Hence predictions on oil exports are for the brave and the foolish. “Experts have no consensus beyond that ‘zero exports’ is not realistic,” said Michel Makinsky, general manager of consultants Ageromys International. “Will [US President Donald] Trump sanction those who continue imports?
“Some states are more exposed and China and Turkey are top of the list. With China and America struggling in a trade and strategic battle, Beijing may try to ‘cheat’ but cannot afford a confrontation. Turkey is likely to show a more defiant posture, as it is negotiating with Russia the implementation of the S-400 [air defence missile system] contract.”
India is another case. Intriguingly, the United States has extended the waiver for New Delhi’s work on Iran’s Chabahar Port on the Gulf of Oman, designed primarily to boost India’s trade with central Asia.
Iran’s oil exports are already opaque, given various subterfuges, including tankers turning off responders. Analysts agree that exports rose as buyers stocked up before Washington’s decision on waivers but estimates varied.

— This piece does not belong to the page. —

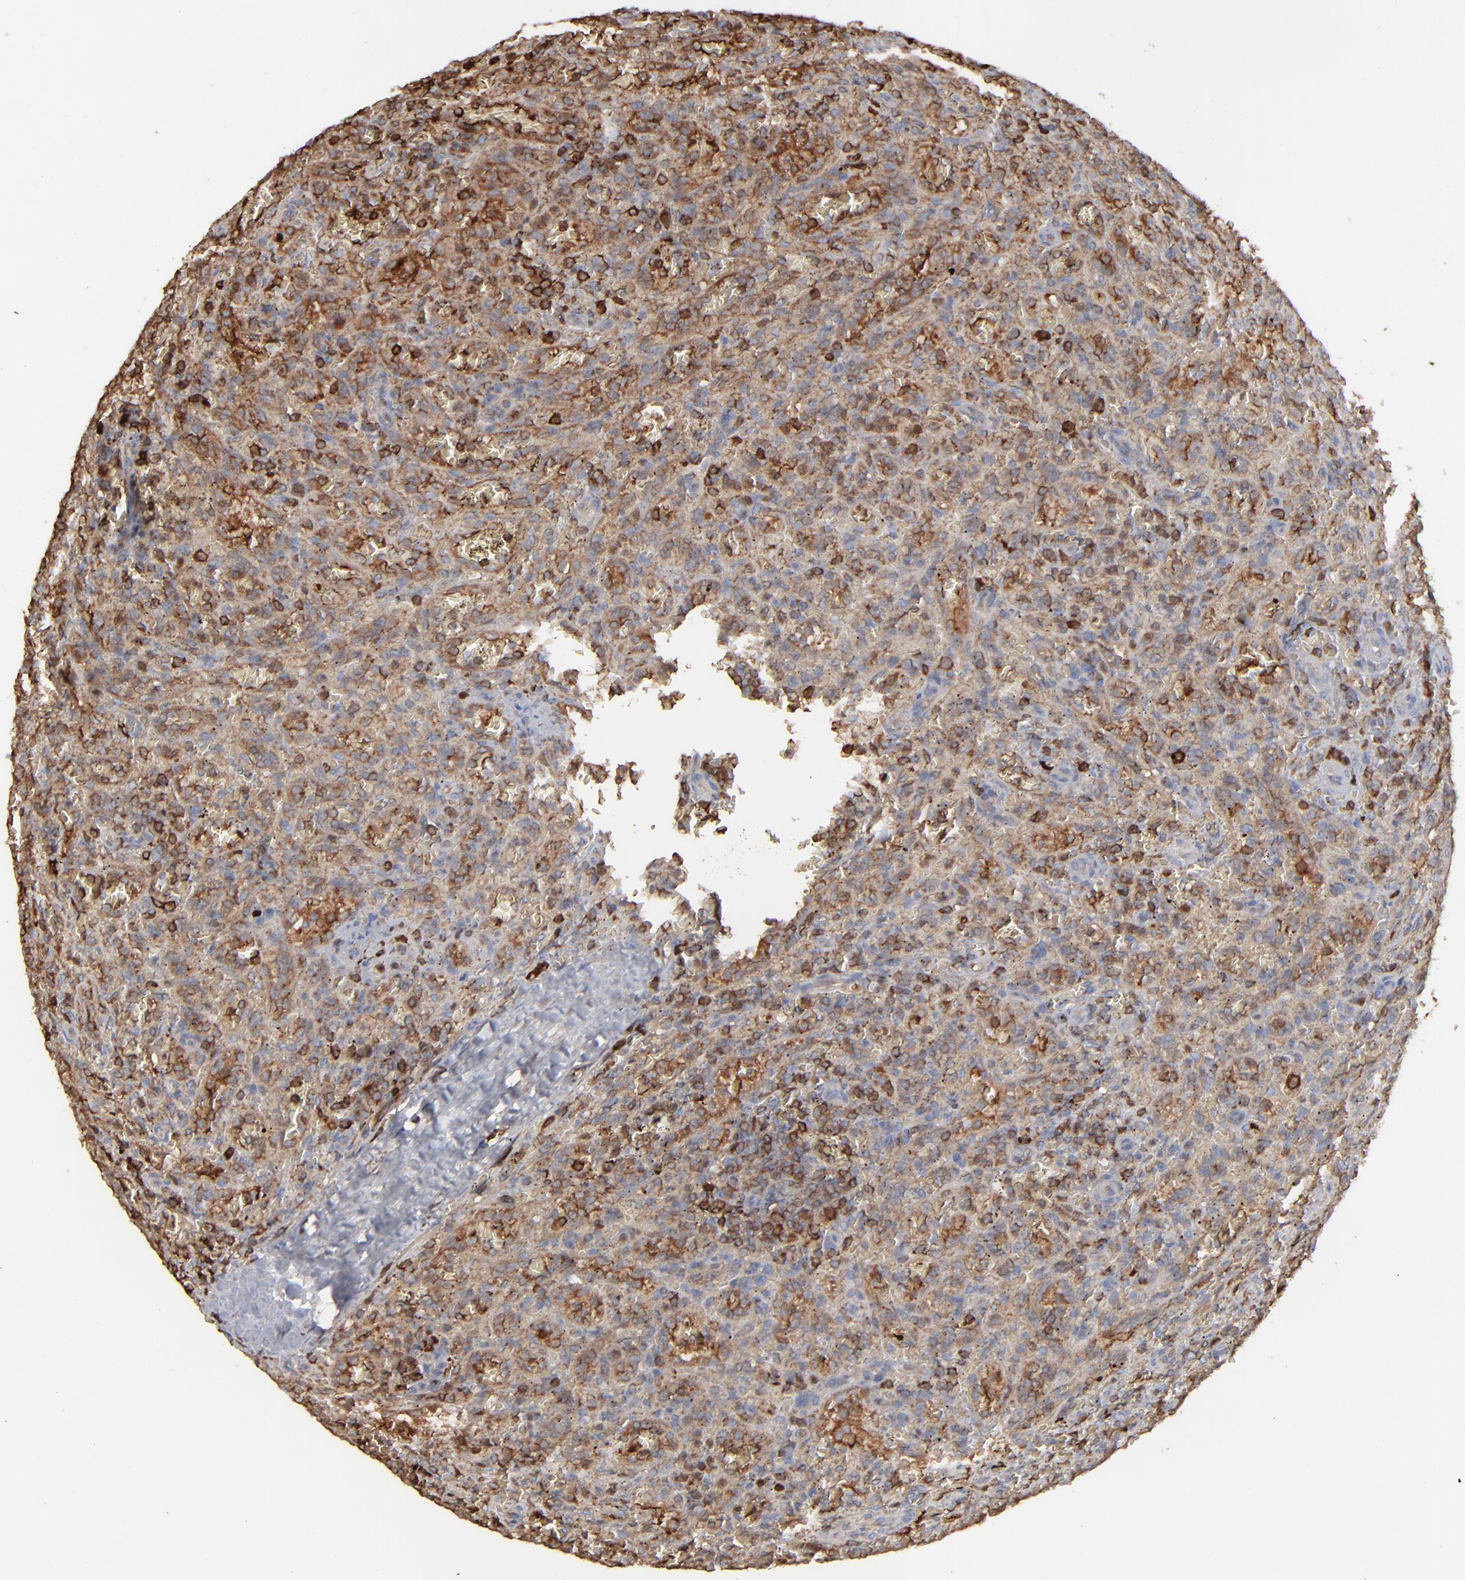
{"staining": {"intensity": "strong", "quantity": "25%-75%", "location": "cytoplasmic/membranous"}, "tissue": "lymphoma", "cell_type": "Tumor cells", "image_type": "cancer", "snomed": [{"axis": "morphology", "description": "Malignant lymphoma, non-Hodgkin's type, Low grade"}, {"axis": "topography", "description": "Spleen"}], "caption": "The histopathology image displays immunohistochemical staining of malignant lymphoma, non-Hodgkin's type (low-grade). There is strong cytoplasmic/membranous expression is present in about 25%-75% of tumor cells. (Brightfield microscopy of DAB IHC at high magnification).", "gene": "NME1-NME2", "patient": {"sex": "female", "age": 64}}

S&P Global Platts put Tehran’s oil and condensates exports for March at an average 1.7 million barrels bpd, close to levels before US sanctions in November, with China importing 628,000 bpd. Other analysts put March levels at 1.3 million bpd.
Iran’s exports in early April fell, with Refinitiv Eikon estimating them at less than 1 million bpd. This is a stark fall from 2.3 million bpd before Trump withdrew last May from Iran’s 2015 nuclear deal with world powers, the Joint Comprehensive Plan of Action (JCPOA), and the subsequent fall in exports earnings sent Iran’s economy into recession.
Iran has taunted Washington over its claim it can reduce Iran’s oil exports to zero. Tehran’s finances have been bolstered by the 50% jump in oil prices since December, due to OPEC production limits, Libyan instability and US sanctions against Venezuela and Iran.
However, unless prices continue to rise, a further reduction in Iran’s exports — perhaps to 700,000-800,000 barrels a day — would bite. The Economist Intelligence Unit forecast of a 3.7% GDP contraction for Iran in 2019, following a 4.6% fall in 2018. This assumes oil revenues of $44.2 billion, which looks optimistic.
So far, Iranian Supreme Leader Ayatollah Ali Khamenei has managed a broad political consensus for maintaining coordination with Europe, Russia and China as the parties work to develop payment methods avoiding the US dollar.
“The general sense [in Iran’s political class] is waiting for 2020 [the US presidential election], since almost all Democratic Party candidates want to re-enter the deal [JCPOA],” said Saeid Golkar, visiting assistant professor of political science at the University of Tennessee at Chattanooga. “The problem to how to handle the situation until 2020 and there are no guarantees Trump won’t be re-elected.”
Diplomats and analysts sense that the United States’ Iran policy is driven by “hawks” such as national security adviser John Bolton. Their aim, Makinsky said, may be to push Iran into rejecting the JCPOA or taking other provocative steps, perhaps impeding tankers in the Strait of Hormuz, through which a large percentage of the world’s oil passes.
“Recent statements by IRGC commanders on a potential Hormuz blockade should Iran not be free to send tankers illustrate such a risk,” said Makinsky. “For sure, the supreme leader is aware of such traps and is pushing for both harsh rhetoric and very cautious behaviour on the ground.”
So might Iran talk? Writing in US publications, including LobeLog, Hossein Mousavian, the Princeton-based former Iranian diplomat involved in past nuclear negotiations, sketched some possibilities.
“Trump’s administration hopes Ayatollah Khamenei will come to the table,” said Golkar. “As far as we know, Khamenei’s policy is still to wait but if Iran cannot sell oil at all, its calculus will change. That could mean negotiation, although its chances [of success] are next to nil.”
Gareth Smyth has covered Middle Eastern affairs for 20 years and was chief correspondent for The Financial Times in Iran.